10. 父王と同じだけの期間、繁栄をもたらしたことで、彼はこの地を照らした。大ソーマ祭の中日(viṣuvat)、冴え冴えとした光を照らす満月が、寒さを知らぬ太陽の炎と、同じくらいに照らすように。
11. そして、言葉の豊かさ(vākpuṣṭā)という伴侶、神々しい力を持つ皇后を得て、その力を愉しむように、叩く者(tuñjīna)が王位に立って、付き従う者たちを喜びで染めた。
12. この王妃と王が、二人で、この肥沃な土地を美しく飾ったのは、まるで、激しく流れるガンジス川と、鹿を刻んだ三日月の、二つが、髪を垂らしたシヴァの頭に乗って、結った髪を飾るようであった。
13. 盆地に道を伸ばして、繁栄をもたらし、二人は、さまざまな色合い(階級)の人々を本心から喜ばせた。

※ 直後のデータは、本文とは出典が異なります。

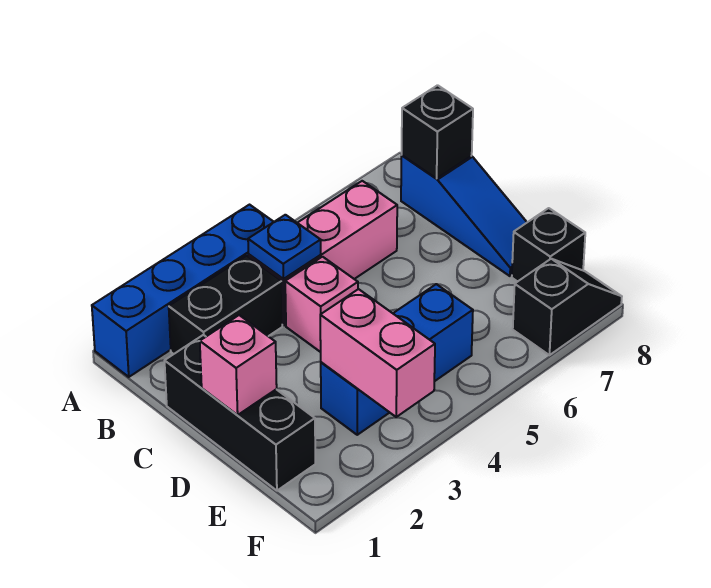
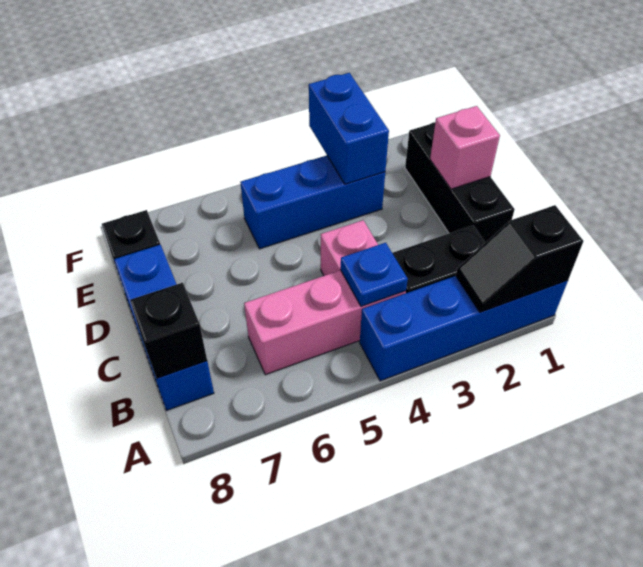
blue slope B8:D8 level 1 top B -> blue brick B8:D8 level 1
pink brick E3:F3 level 2 -> blue brick E3:F3 level 2
black slope F7:F8 level 1 top 7 -> black slope A1:A2 level 2 top 1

それは、百の色で構成される稲妻と、水を運ぶ雨雲の二つで、大インドラの弓である虹をかけたようだった。
14. また、幸運が高く際立つ二人は、大地を照らす飾りとして、立ち回り、高い者の主シヴァ(tuṅgeśvara)の寺院を、シヴァの住む山に、尾根(katikā)という名前の町とともにつくった。
15. 南部マダヴァの国の中では、激しい暑さで燃えるような土地があり、その力で、たわわに実る木々が、瞬く間に育っていった。
16. その舞踏劇をすべての人々が見たという、優れた詩を書いた詩人で、半島生まれのヴィヤーサ仙から詩才を受け継いだ、小月(candaka)が、その頃、活躍していた。